Here, \(\varvec{c}_t \in \mathcal {R}^E\) and L represent the cardinality of entity-labels per image-caption pair instance.

Image Features and TSV Layer and Next Word Prediction. Visual features for an image are extracted using multi-word-label image classifier (discussed in the Sect. 4.2). To be consistent with other approaches [4, 15] and for a fair comparison, our visual features (I) also have objects that we aim to describe outside of the caption datasets besides having word-labels observed in paired image-caption data.

Once the output from all components is acquired, the TSV layer is employed to integrate their features i.e. textual (T), semantic (S) and visual (V) yielded by language model, ESA and images respectively.

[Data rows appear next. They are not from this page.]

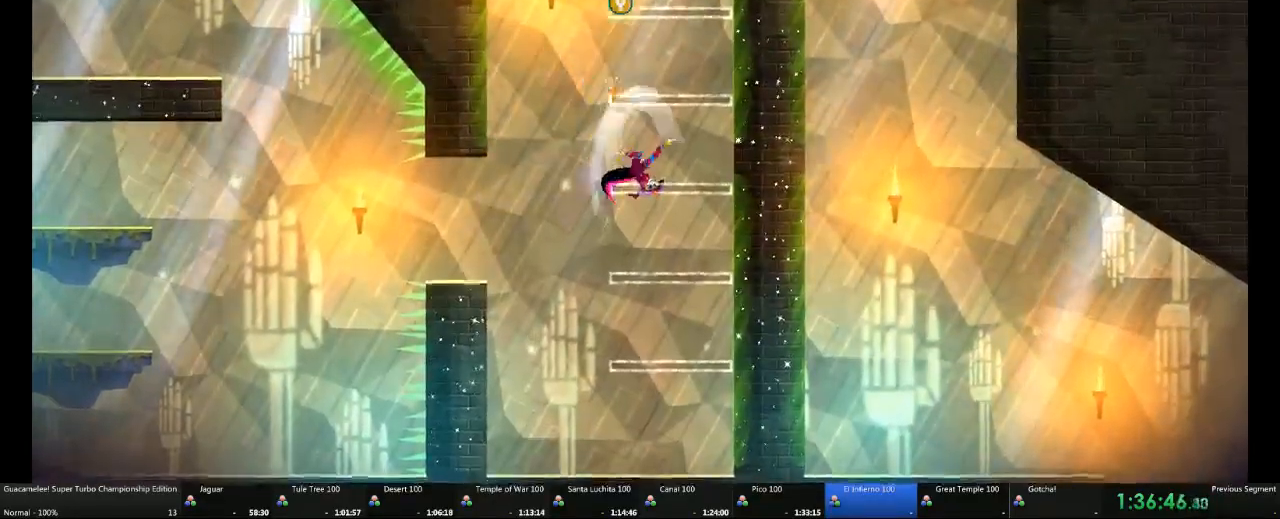
{"dt_ms": 500, "buttons": [], "left_stick": "center", "right_stick": "center", "events": [[117, "R2", "down"], [117, "left_stick", "center"], [233, "R2", "up"]]}
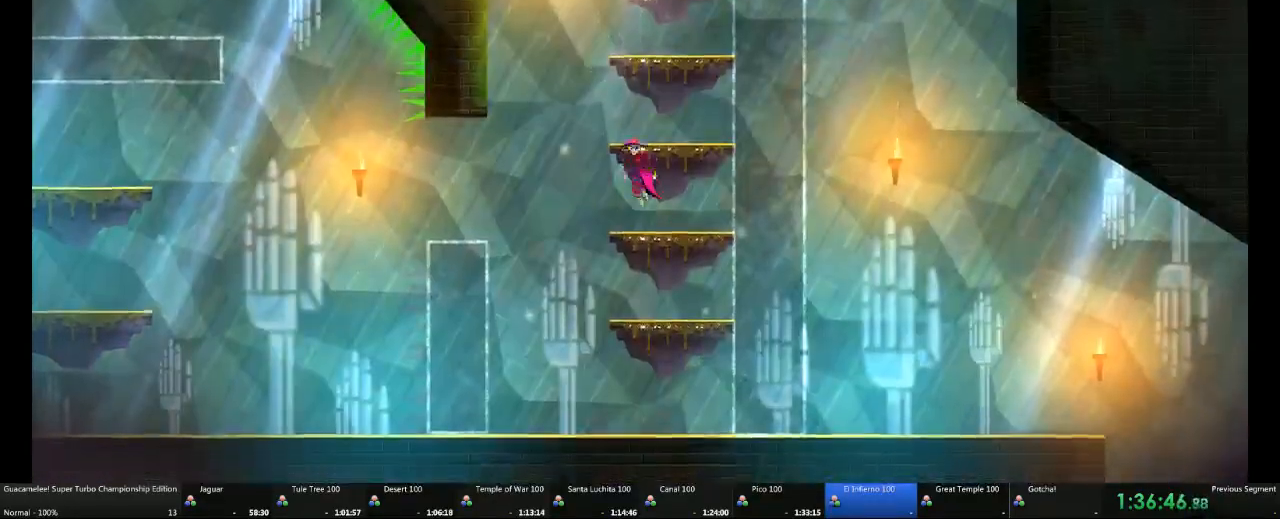
{"dt_ms": 500, "buttons": [], "left_stick": "right", "right_stick": "center", "events": [[350, "left_stick", "right"]]}
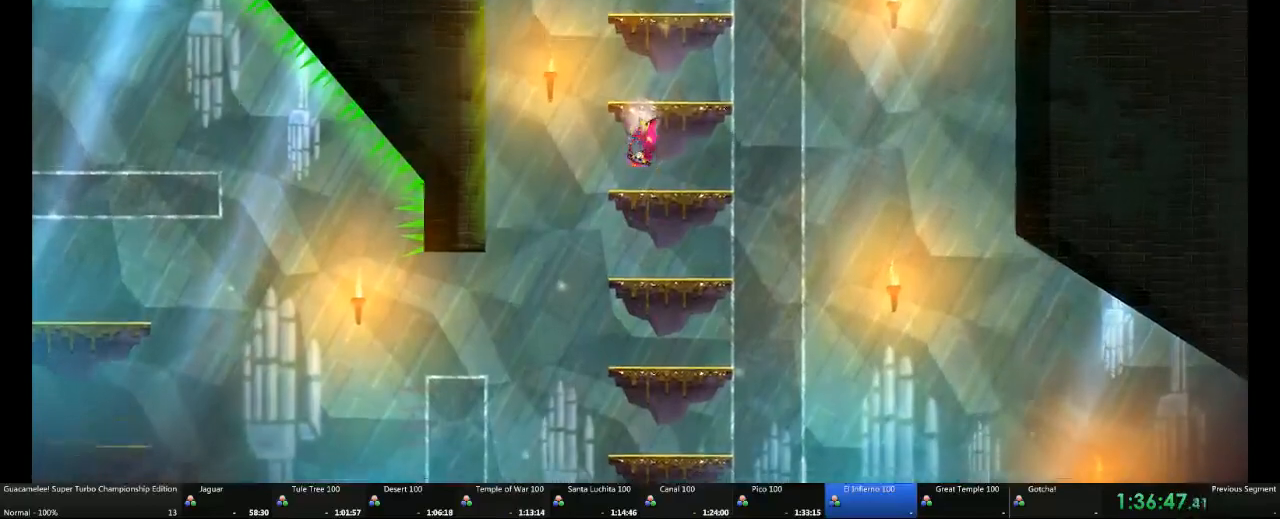
{"dt_ms": 1000, "buttons": [], "left_stick": "up", "right_stick": "center", "events": [[117, "left_stick", "center"], [533, "R2", "down"], [550, "left_stick", "up"], [617, "R2", "up"]]}
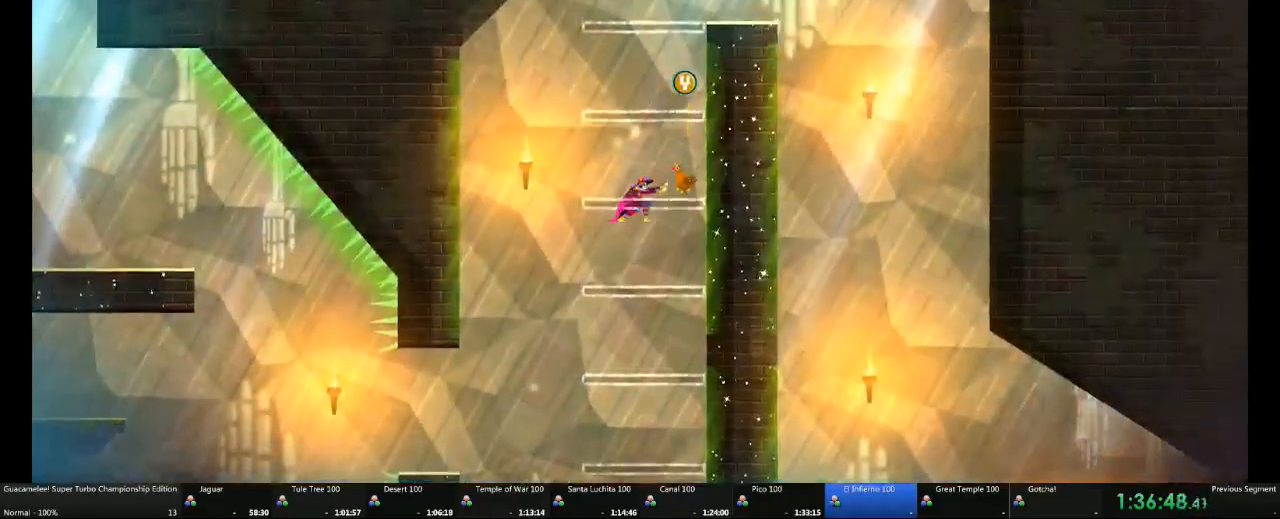
{"dt_ms": 500, "buttons": [], "left_stick": "up", "right_stick": "center", "events": []}
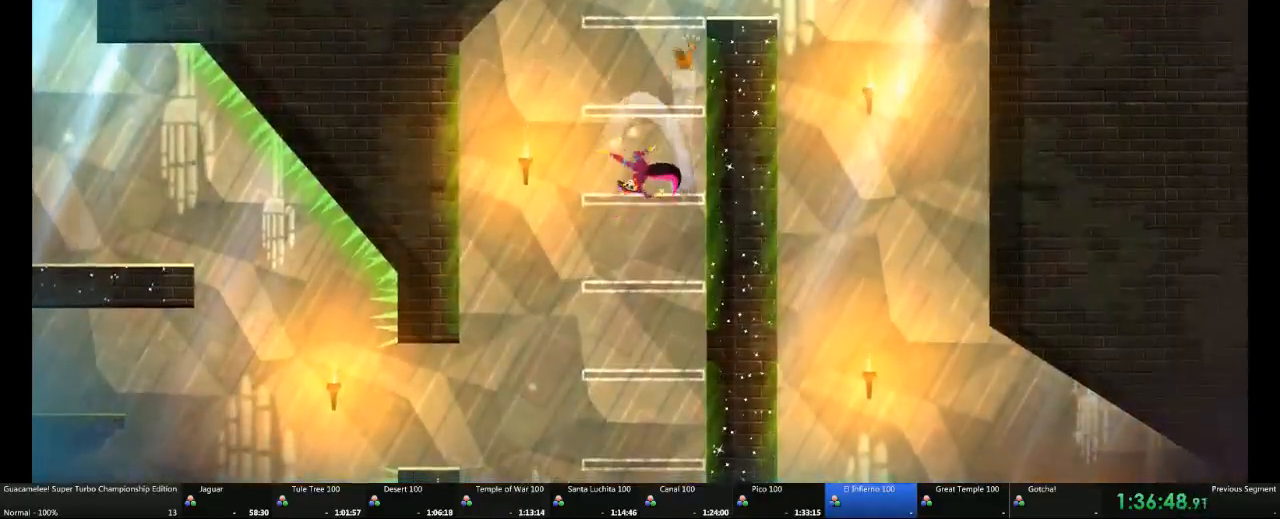
{"dt_ms": 1000, "buttons": [], "left_stick": "center", "right_stick": "center", "events": [[50, "left_stick", "center"], [300, "R2", "down"], [350, "R2", "up"]]}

Thus, TSV acts as a transformation layer for molding three different feature spaces into a single common space for prediction of next word in the sequence.

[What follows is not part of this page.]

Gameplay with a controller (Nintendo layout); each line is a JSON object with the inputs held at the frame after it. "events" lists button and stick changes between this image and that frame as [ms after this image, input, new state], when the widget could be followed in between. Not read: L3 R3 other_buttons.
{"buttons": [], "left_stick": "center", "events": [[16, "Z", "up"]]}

If \(\varvec{h}_{t}^2 \in \mathcal {R}^H\), \(\varvec{c}_t \in \mathcal {R}^E \) and \(\varvec{I}_t \in \mathcal {R}^I\) represent vectors acquired at each time step t from language model, ESA and images respectively. Then the integration at TSV layer of KGA-CGM is provided by Eq. 6.

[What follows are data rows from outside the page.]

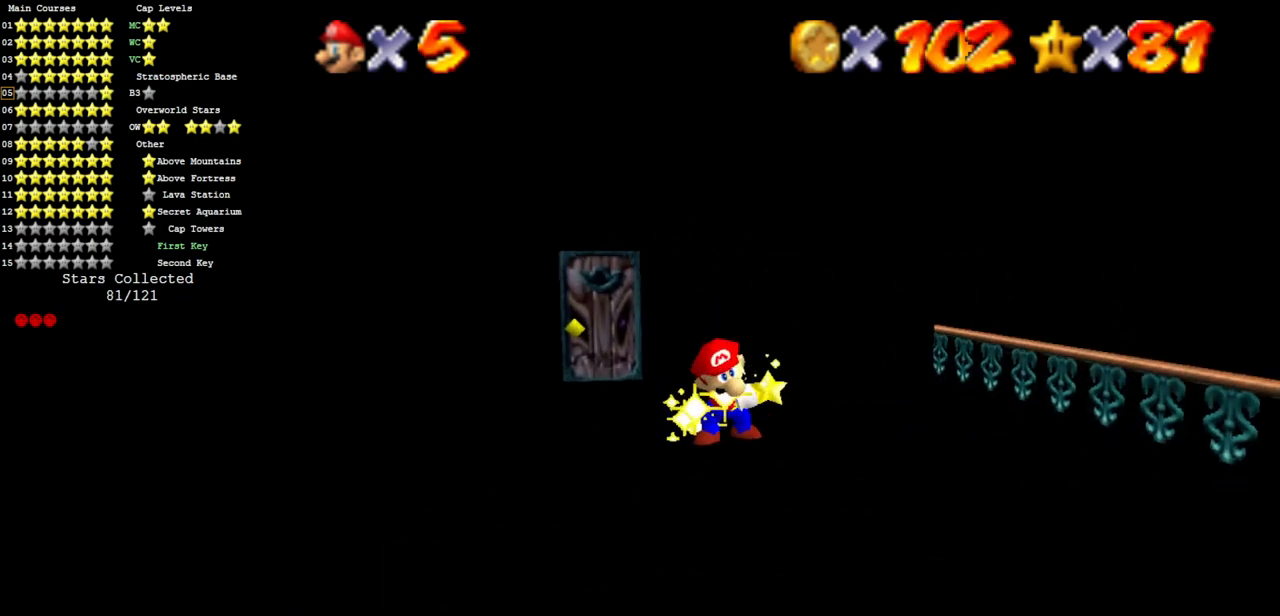
{"buttons": [], "left_stick": "center", "events": []}
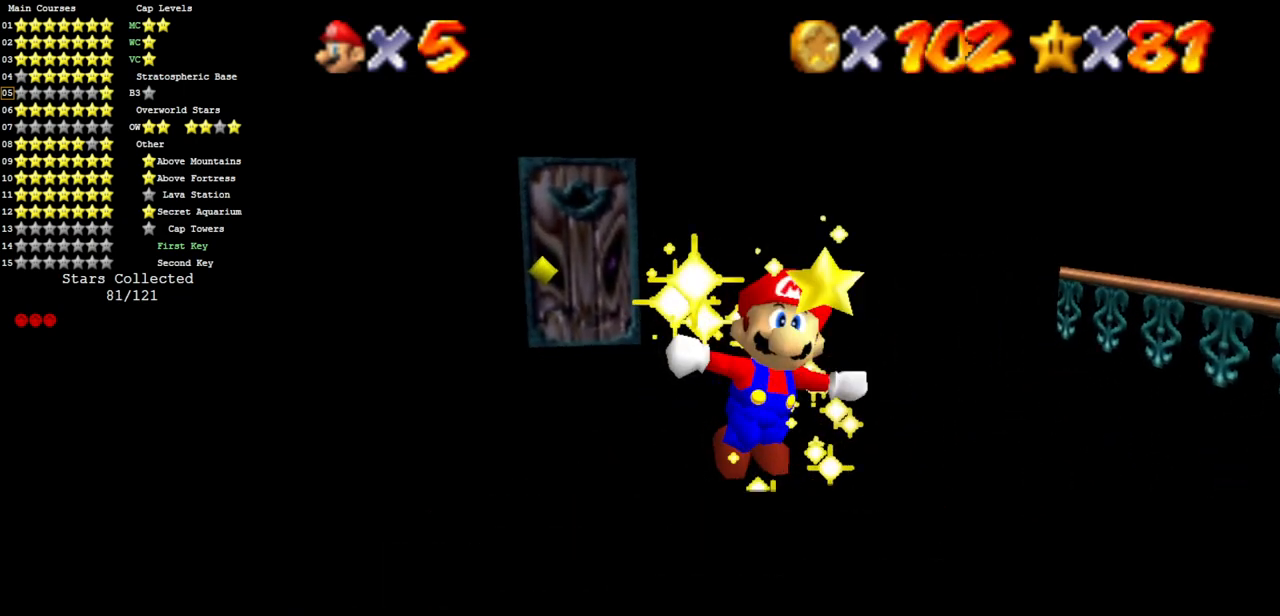
{"buttons": [], "left_stick": "center", "events": []}
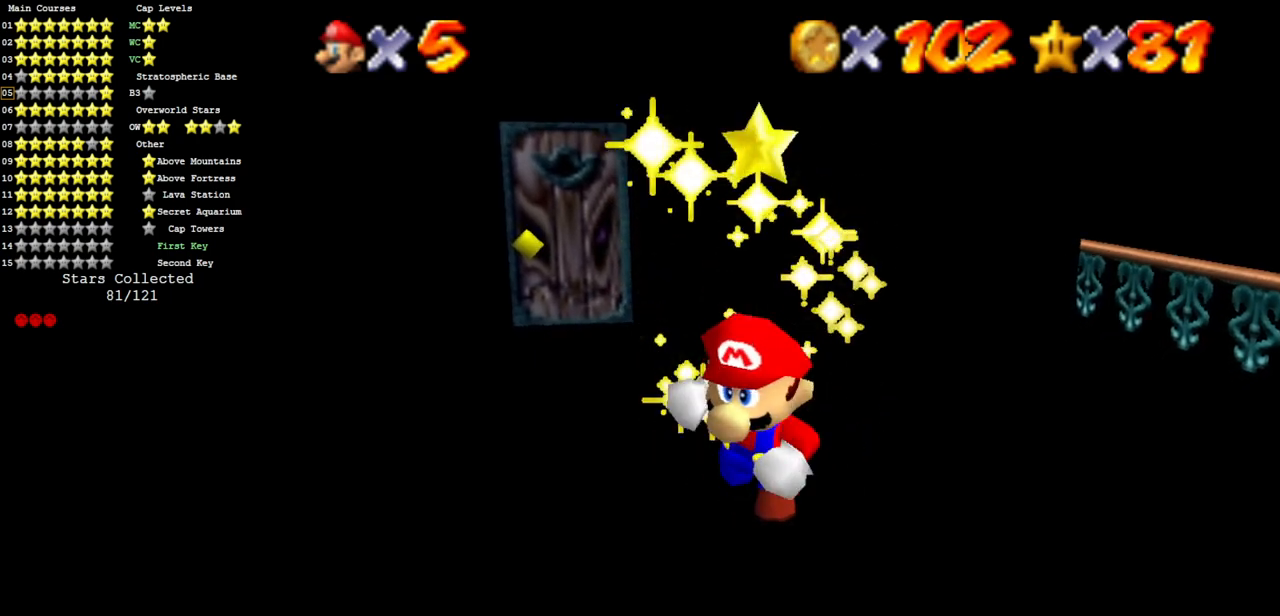
{"buttons": [], "left_stick": "center", "events": []}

$$\begin{aligned} \varvec{TSV}_{t} = W_{\varvec{h}_{t}^2}\varvec{h}_{t}^2+W_{\varvec{c}_t}\varvec{c}_t+W_{\varvec{I}_t}\varvec{I}_t \end{aligned}$$
(6)

where \(W_{\varvec{h}_{t}^2} \in \mathcal {R}^{vs \times H}, W_{\varvec{c}_t} \in \mathcal {R}^{vs \times E}\) and \(W_{\varvec{I}_t} \in \mathcal {R}^{vs \times I}\) are linear conversion matrices and \(\varvec{vs}\) is the image-caption pair training dataset vocabulary size.

The output from the TSV layer at each time step t is further used for predicting the next word in the sequence using a softmax layer given by \(\varvec{p}_{t+1} = softmax(\varvec{TSV}_t)\).

3.2 KGA-CGM Training

To learn parameters of KGA-CGM, first we freeze the parameters of the language model trained using unpaired textual corpora. Thus, enabling only those parameters to be learned with image-caption pairs emerging from ESA and TSV layer such as \(W_{he},W_{\varvec{h}_{t}^2},W_{\varvec{c}_t}\) and \(W_{\varvec{I}_t}\). KGA-CGM is now trained to optimize the cost function that minimizes the sum of the negative log likelihood of the appropriate word at each time step given by Eq. 7.

$$\begin{aligned} \min _{\theta } -\frac{1}{N}\sum _{n=1}^N \sum _{t=0}^{L^{(n)}} log (\varvec{p}(y^{(n)}_t)) \end{aligned}$$
(7)

where \(L^{(n)}\) represent the length of sentence (i.e. caption) with beginning of sentence (BOS), end of sentence (EOS) tokens at n-th training sample and N as a number of samples used for training.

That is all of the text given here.